■ **EXCERPT PROVIDED**:
======

In the last 50 years, the gaming industry has come a long way as a growing network of gamers become engrossed in the digital world. With modern video games exploring every imaginable genre from nerve-wracking shoot ‘em ups to strategic role-play adventures, there is virtually something for every gamer. Although Sony, Microsoft and Nintendo are the biggest players at present, throughout the late 70s and early 80s the industry was dominated by the legendary Atari Inc.
Through developing the Atari 2600 games console, the technology superpower made it possible for gamers to enjoy the joys of the arcade in the comfort of their own homes. As titles including Pong, Space Invaders and Frogger quickly became cult classics, Atari controlled 80% of the games market at its peak. While the simplistic 8-bit approach to video-gaming captivated a new generation of players, Atari was eventually suffocated by its own ambition.

======

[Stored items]
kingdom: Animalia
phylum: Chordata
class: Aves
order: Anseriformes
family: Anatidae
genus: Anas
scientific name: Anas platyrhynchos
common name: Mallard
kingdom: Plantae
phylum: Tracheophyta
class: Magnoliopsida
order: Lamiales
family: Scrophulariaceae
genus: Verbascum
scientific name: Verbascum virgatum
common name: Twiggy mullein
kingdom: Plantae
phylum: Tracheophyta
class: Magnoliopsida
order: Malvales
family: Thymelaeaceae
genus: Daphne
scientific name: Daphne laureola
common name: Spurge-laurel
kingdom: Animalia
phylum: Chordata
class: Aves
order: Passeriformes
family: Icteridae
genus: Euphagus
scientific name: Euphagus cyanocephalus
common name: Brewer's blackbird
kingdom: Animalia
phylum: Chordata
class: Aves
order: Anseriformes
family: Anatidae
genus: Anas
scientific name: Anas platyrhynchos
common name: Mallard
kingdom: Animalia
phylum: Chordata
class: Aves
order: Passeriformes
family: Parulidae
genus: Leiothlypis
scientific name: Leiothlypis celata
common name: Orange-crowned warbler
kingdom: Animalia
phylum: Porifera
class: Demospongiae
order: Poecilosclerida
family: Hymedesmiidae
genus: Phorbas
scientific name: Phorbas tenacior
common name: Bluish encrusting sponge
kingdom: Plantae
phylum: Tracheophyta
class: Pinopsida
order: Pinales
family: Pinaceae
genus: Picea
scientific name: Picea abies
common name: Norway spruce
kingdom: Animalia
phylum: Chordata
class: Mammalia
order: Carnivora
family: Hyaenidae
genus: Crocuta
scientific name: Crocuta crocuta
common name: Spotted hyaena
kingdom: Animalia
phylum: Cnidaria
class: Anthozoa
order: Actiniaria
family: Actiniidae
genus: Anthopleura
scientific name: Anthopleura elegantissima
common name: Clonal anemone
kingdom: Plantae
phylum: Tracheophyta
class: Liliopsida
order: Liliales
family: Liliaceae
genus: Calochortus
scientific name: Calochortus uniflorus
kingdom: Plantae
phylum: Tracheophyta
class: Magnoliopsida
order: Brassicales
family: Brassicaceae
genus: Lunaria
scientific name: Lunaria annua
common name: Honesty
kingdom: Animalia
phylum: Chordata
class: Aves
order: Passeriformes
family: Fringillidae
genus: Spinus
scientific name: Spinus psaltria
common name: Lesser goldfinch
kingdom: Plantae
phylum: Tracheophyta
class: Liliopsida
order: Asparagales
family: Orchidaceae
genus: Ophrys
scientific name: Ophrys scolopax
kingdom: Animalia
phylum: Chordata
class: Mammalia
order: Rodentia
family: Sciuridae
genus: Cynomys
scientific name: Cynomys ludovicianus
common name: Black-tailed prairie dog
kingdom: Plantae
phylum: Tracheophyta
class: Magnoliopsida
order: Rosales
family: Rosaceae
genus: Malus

======

■ **WORK ORDER 1**: According to the gaming history text, what share of the games market did Atari control at its peak?
■ **WORK ORDER 2**: Continue the gaming history text from where it ends.

■ **WRITTEN RESPONSE 1**: 80%

■ **WRITTEN RESPONSE 2**:
At the start of the 80s, the industry was booming as crowds of people battled to join the gaming community. In a rush to get games on the shelves, many games firms started cutting out vital phases from the development process. Whereas in the past games typically took a considerable amount of time to develop and test, during the boom period businesses were turning out new titles in just a matter of months. At this point in time Atari had grown to become the most prominent brand thanks to the release of the infamous arcade classic Pac-man and blockbuster hit ET: Extraterrestrial.
Atari had huge hopes for both games and projected that the launches would enable them to achieve 50% growth. In order to meet the anticipated demand, Atari produced over 5 million ET cartridges in addition to 12 million Pac-man cartridges. Given that only about 10 million compatible Atari game consoles were in circulation, the gaming giant had placed a huge bet that the new titles would not only be bought by everyone who owned an Atari 2600, but also compel millions more new customers to invest in an Atari console just so that they too could play these highly anticipated games.
However, despite Atari’s optimism, the games industry was on the brink of a great crash. As a consequence of cutting vital development phases, both ET and Pac-man were condemned by critics and gamers alike. Over 40 years later and ET: Extra Terrestrial is still considered one the worst titles ever made, if not one of the biggest commercial failures in history.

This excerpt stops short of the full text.